(Past pieces here from Sierra Leone:
David Harewood saved two penalties to help the England side win last year’s Soccer Aid game in a shoot-out at Manchester United’s Old Trafford ground a year ago.
And he has been encouraged in his hopes of further success by the senior England side breaking their spot-kick curse and winning shoot-outs against Colombia in last summer’s World Cup and to beat Switzerland in Saturday’s Nations League third-place play-off.
He is also keen to point out he conceded just one goal during regulation play last time around, whereas team-mate and former England and Arsenal stopper David Seaman let in two.
This Sunday’s match will be staged at Chelsea’s Stamford Bridge stadium for the first time, as an England side featuring former internationals such as John Terry, Joe Cole and Michael Owen - and managed by Sam Allardyce and Susanna Reid - faces a Rest Of The World XI including Terry’s former Blues team-mates Didier Drogba and Michael Essien, as well as Eric Cantona and Robbie Keane.
Celebrity players such as Ben Shephard, Sir Mo Farah, Niall Horan and James McAvoy are due to take the field too, with the Rest Of The World side bossed by Harry Redknapp and Reid’s fellow Good Morning Britain host Piers Morgan.
And 53-year-old Harewood has provided the voiceover for a film to accompany the broadcast game that evening.
The appeal features Josephine, a mother who had a one-month old daughter also called Josephine who was born dangerously premature at seven months - and yet would not have survived, her family believe, without treatment at a Unicef-backed special baby care unit in the town of Makeni.
Among the locals he alsp met was an 18-year-old named Adamsay, eight months pregnant with her second child after her first died for lack of a vaccine aged six months - and yet forced to walk for eight hours a day to reach her nearest vaccination centre, a challenge made all the trickier in the current rainy season, leaving many roads and rivers impossible to pass.
Such clinics are also often left bereft of sufficient medication supplies to protect against illnesses such as TB and pneumonia, while also struggling to reach families neglected in distant and poorly-connected villages, Unicef say.
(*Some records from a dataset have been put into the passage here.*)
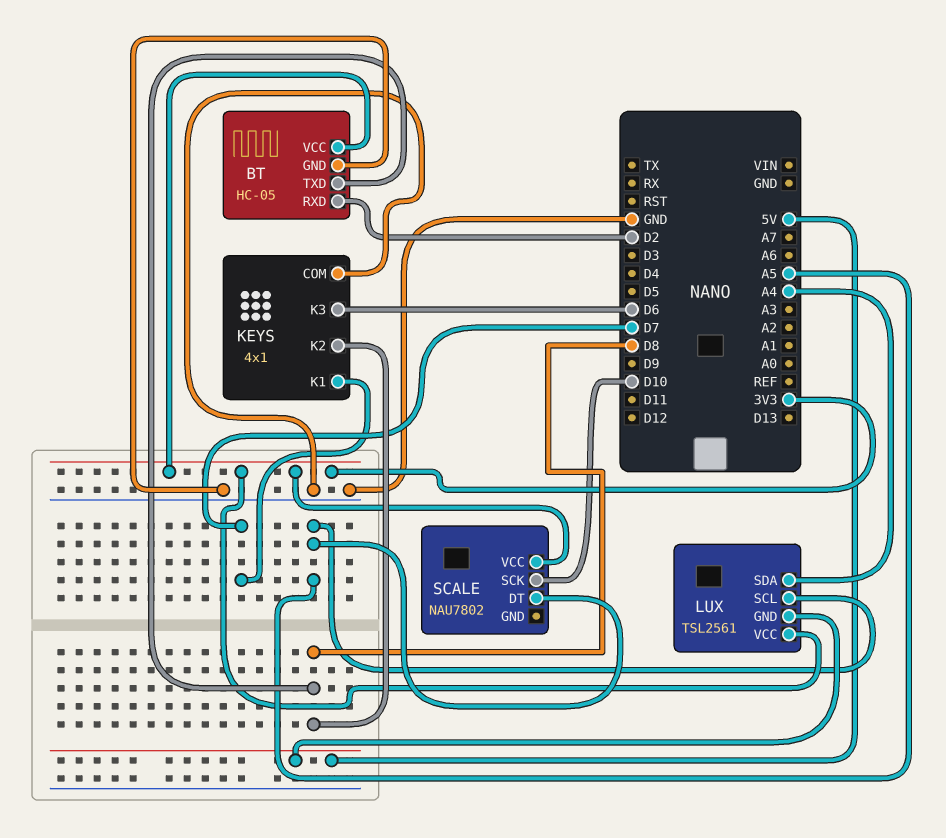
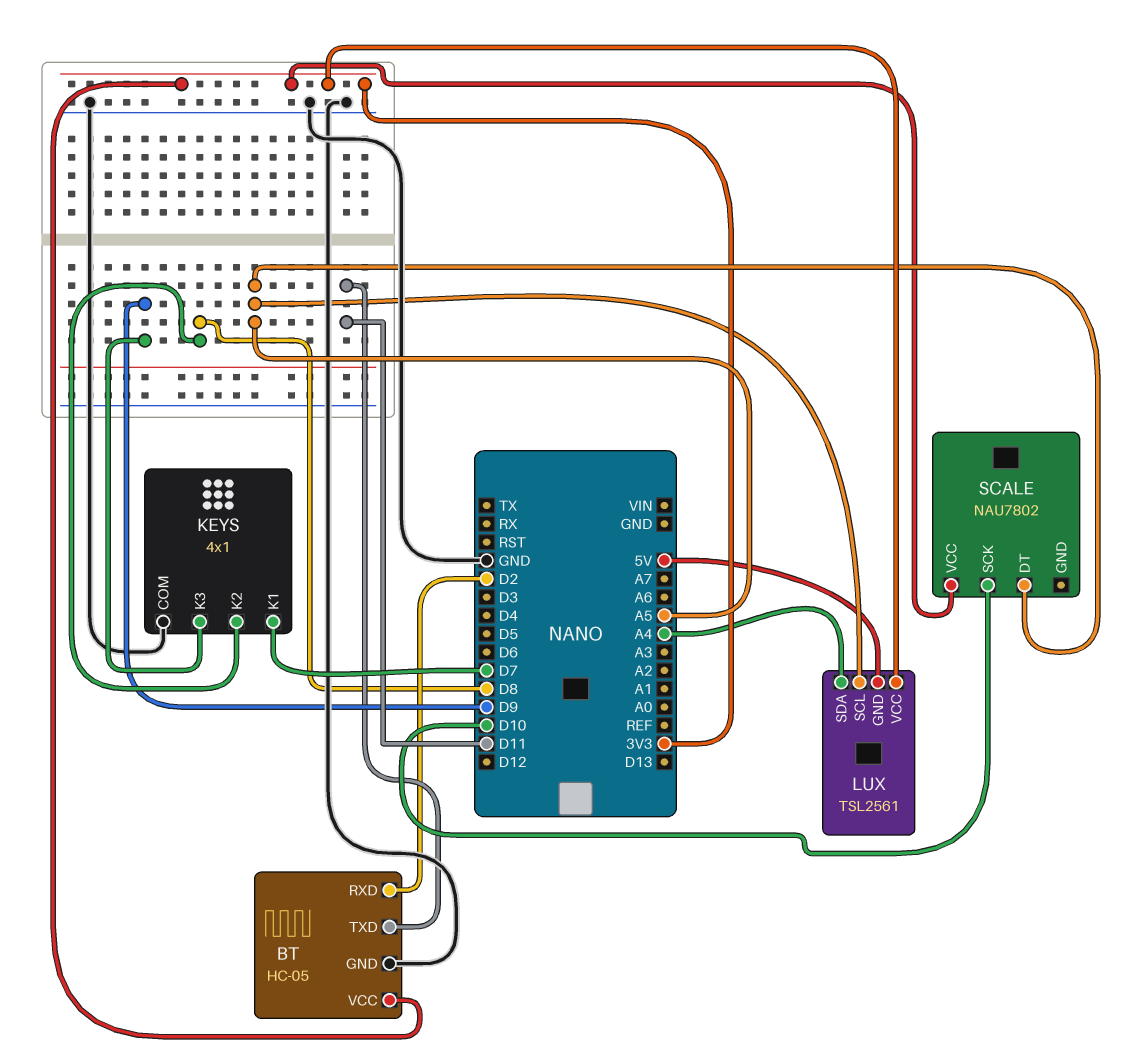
BT pin TXD: D8 -> D11
KEYS pin K3: D6 -> D9

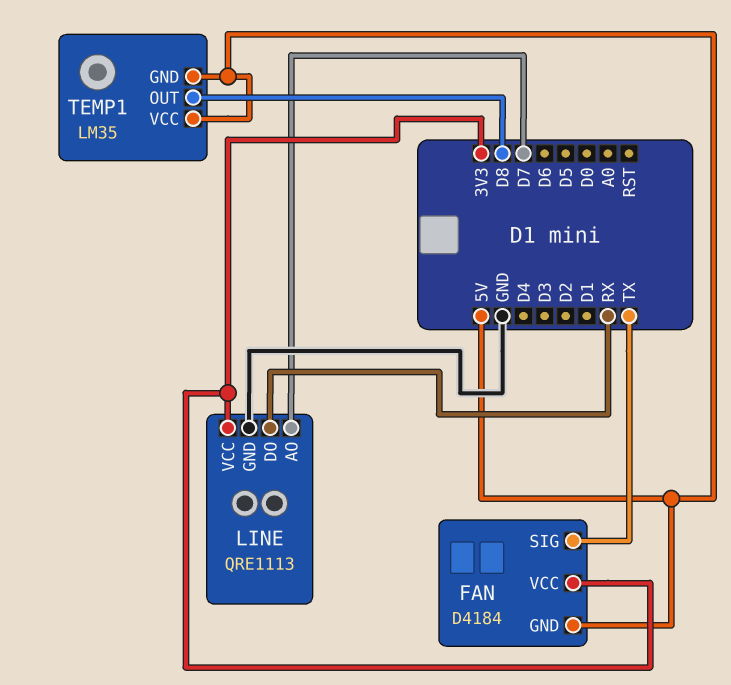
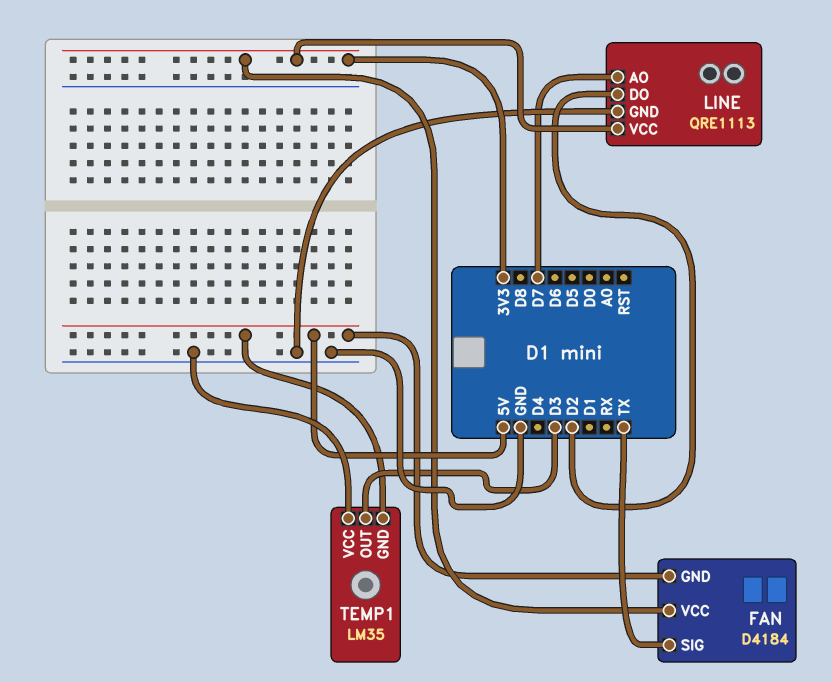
LINE pin DO: RX -> D2
TEMP1 pin OUT: D8 -> D3
TEMP1 pin VCC: 5V -> GND

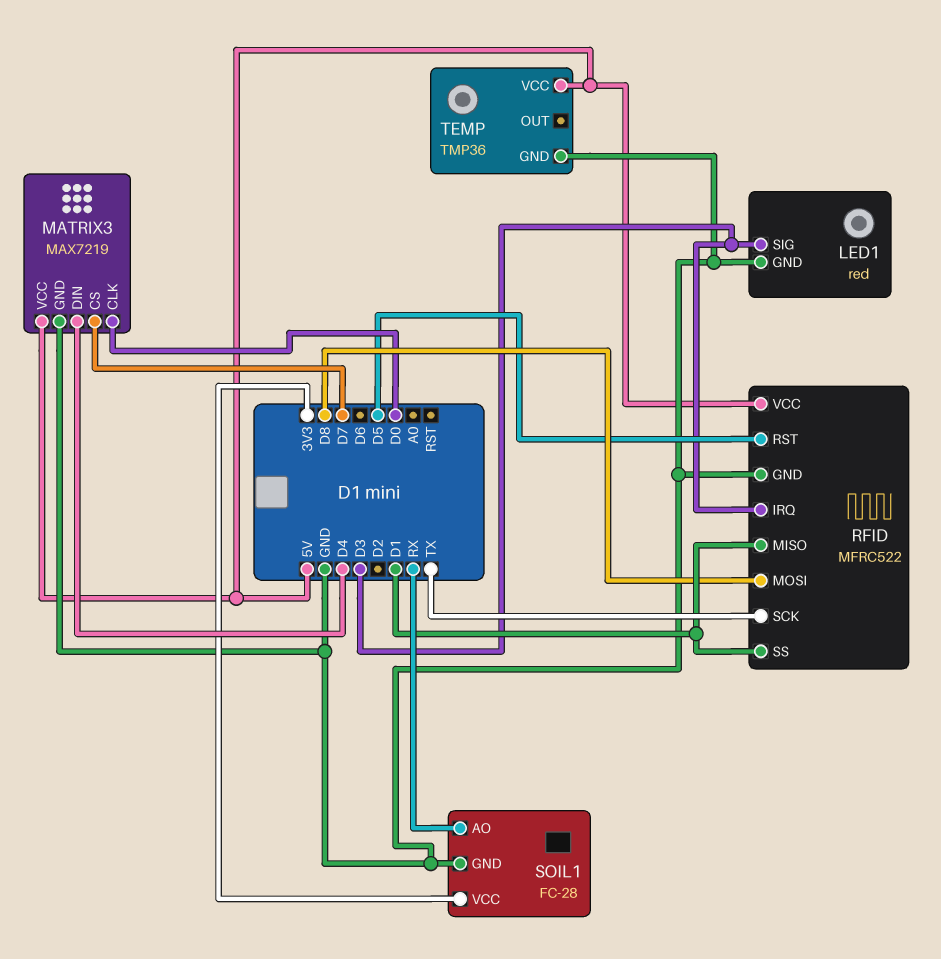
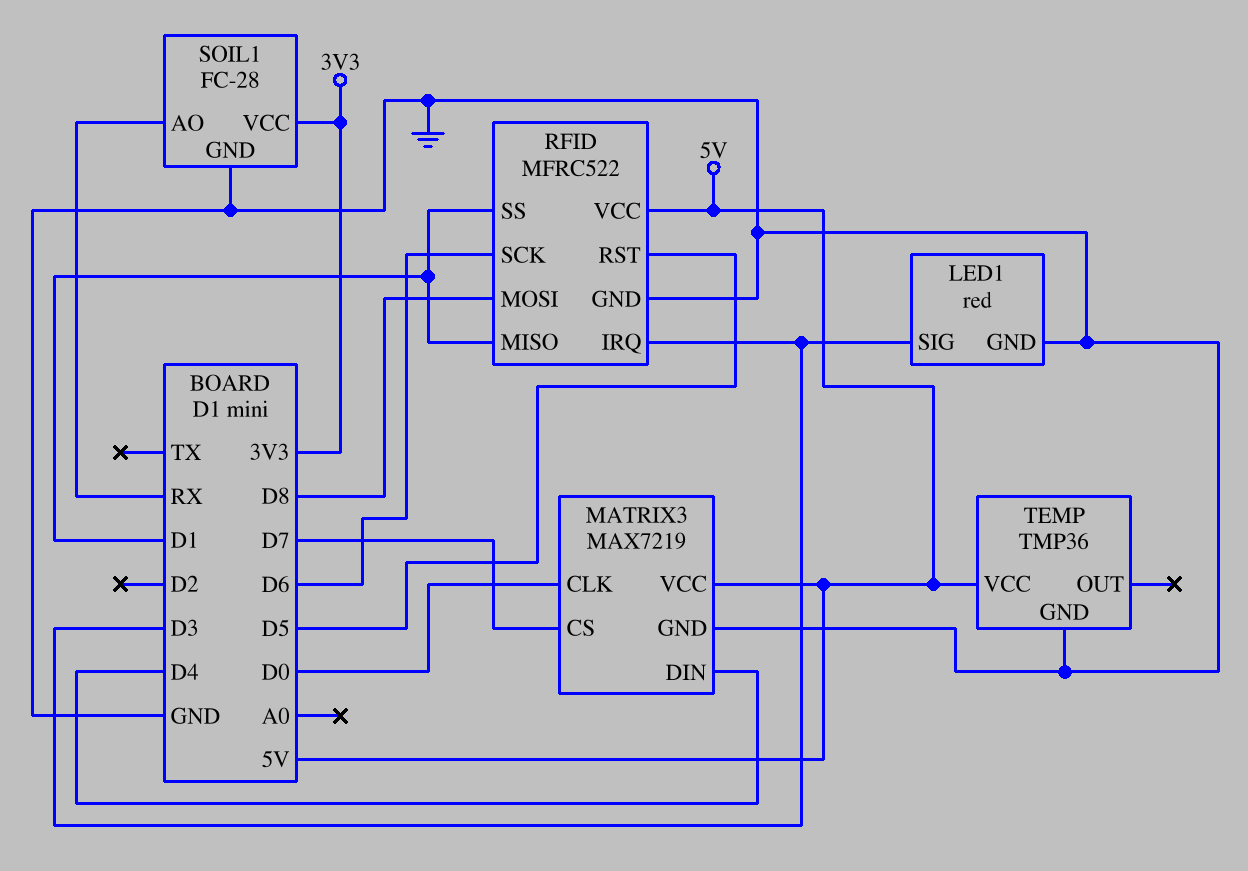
RFID pin SCK: TX -> D6

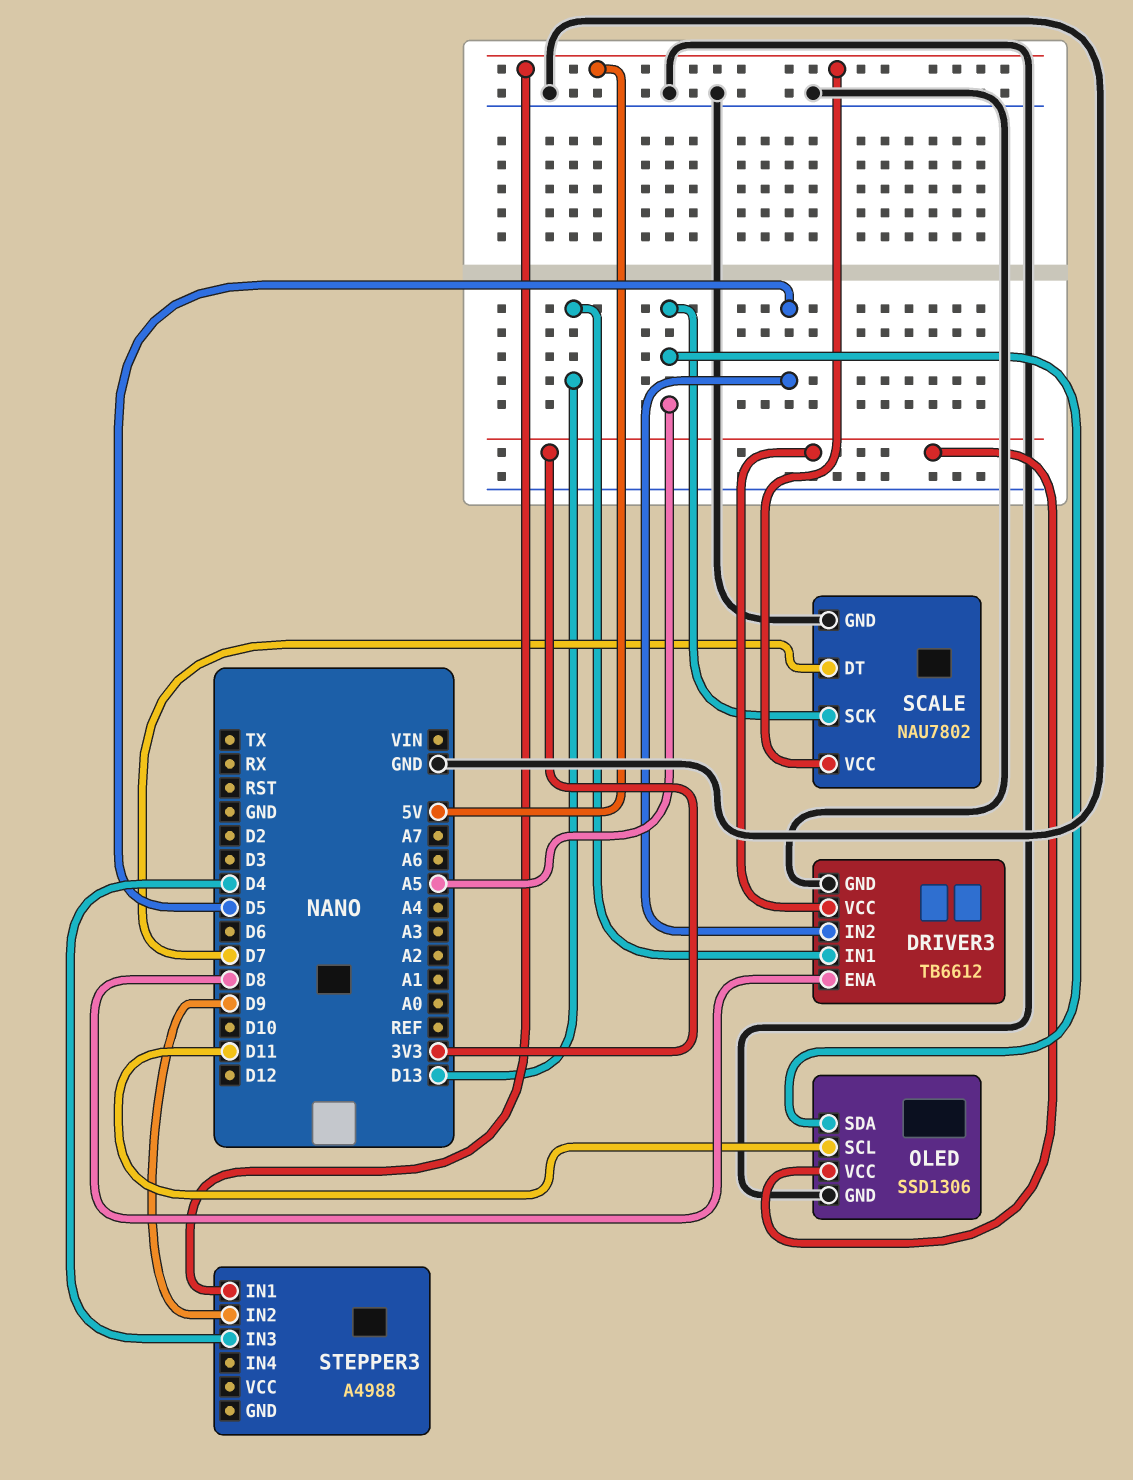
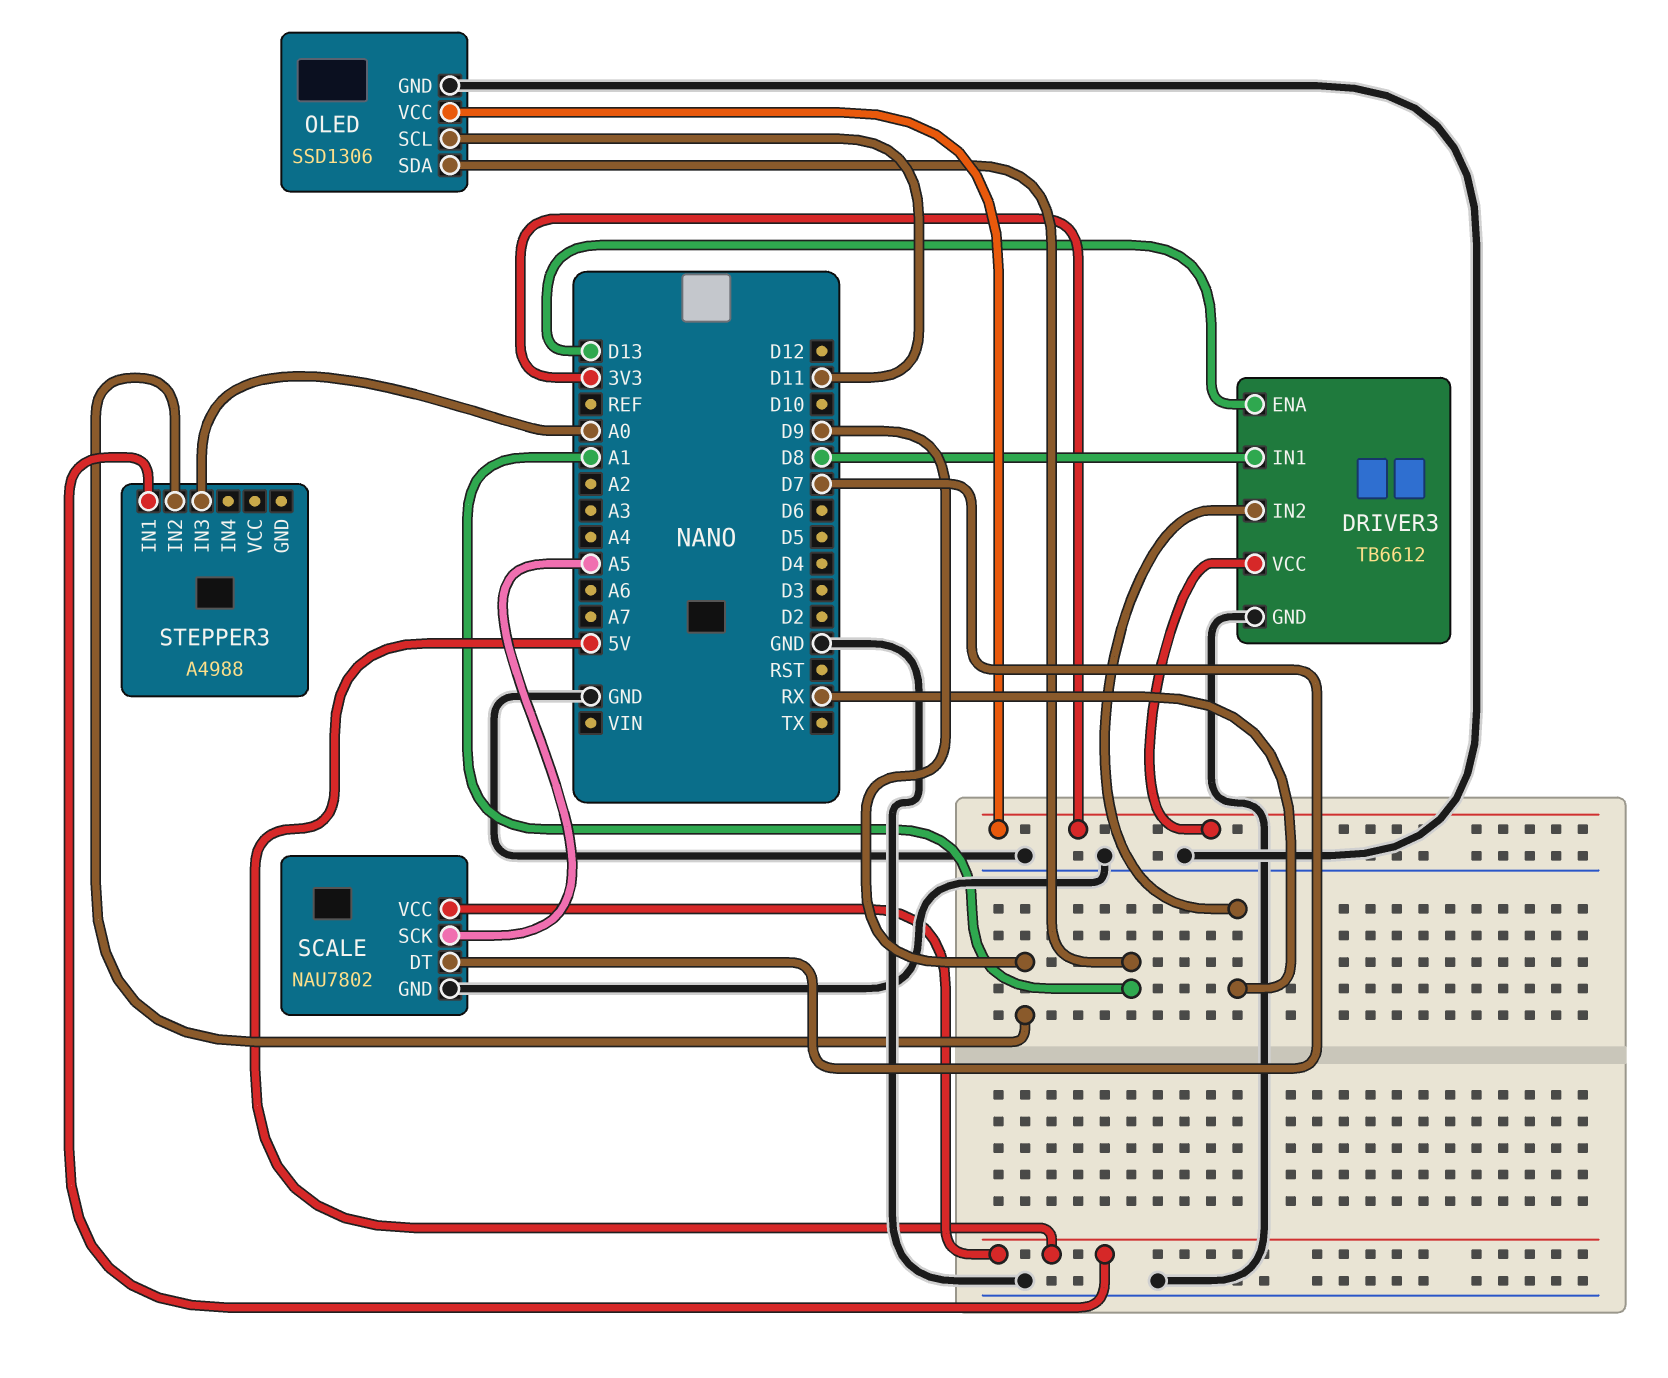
DRIVER3 pin ENA: D8 -> D13
DRIVER3 pin IN1: D13 -> D8
DRIVER3 pin IN2: D5 -> RX
OLED pin SDA: A5 -> A1
STEPPER3 pin IN3: D4 -> A0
Harewood told Metro: ‘I picked my daughter up from school the other day and she said how they’d had vaccinations over their lunch-hour - whereas in Sierra Leone and too many other places it’s such a life-or-death struggle.
‘Adamsay lost one of her children because she just couldn’t get that basic medicine - I can’t imagine anything worse than losing a child to what should be easily preventable disease.’
The annual Soccer Aid event raises money in donations for Unicef’s development programmes across the world - and Homeland star Harewood recently visited some of the aid agency’s projects in struggling Sierra Leone.
He was enthused by schemes boosting access to vaccinations for mothers and children, along with more light-hearted games and activities including the simple provision of footballs and sporting strips.
Sierra Leone remains one of the world’s poorest countries despite the civil war finally ending in January 2002, after the arrival of 20,000 United Nations peace-keepers.
One in five children in Sierra Leone die before their fifth birthday, while one in eight women are killed by complications in pregnancy.
And the west African nation was one of the worst hit by the ebola virus outbreak of 2014, with almost 4,000 people killed in Sierra Leone and neighbouring Guinea and Liberia.
Birmingham-born and bred Harewood, whose credits include not only drama Homeland but also movies such as Blood Diamond, flew into Sierra Leone’s capital Freetown before travelling across the country’s treacherous and barely-paved roads to remote districts such as Makeni and Tonkolili.
He said: ‘It’s the most naturally unspoilt terrain, extraordinarily beautiful, and yet with so little in the way of infrastructure or access.
‘Every village you go to, there are people wearing Premier League football shirts or having them draped across washing lines and just to see kids given and kicking a ball about reminds you that this really is the beautiful game - it brings such joy.
‘The country’s been a warzone, it’s been stricken by famine and by ebola, and yet these are children who just want to play.
‘It’s such a privilege to play on the same field as some of my footballing heroes - and I hope it turns out for us like last year, even if I was disappointed to concede one while David Seaman did let in two.
‘But I’ll also be thinking of the wonderful people I met in Sierra Leone and any help at all that anyone can provide them.’
Soccer Aid for Unicef - which has raised £30million since first being held 12 years ago - is due to be shown on ITV and STV this Sunday at 6.30pm.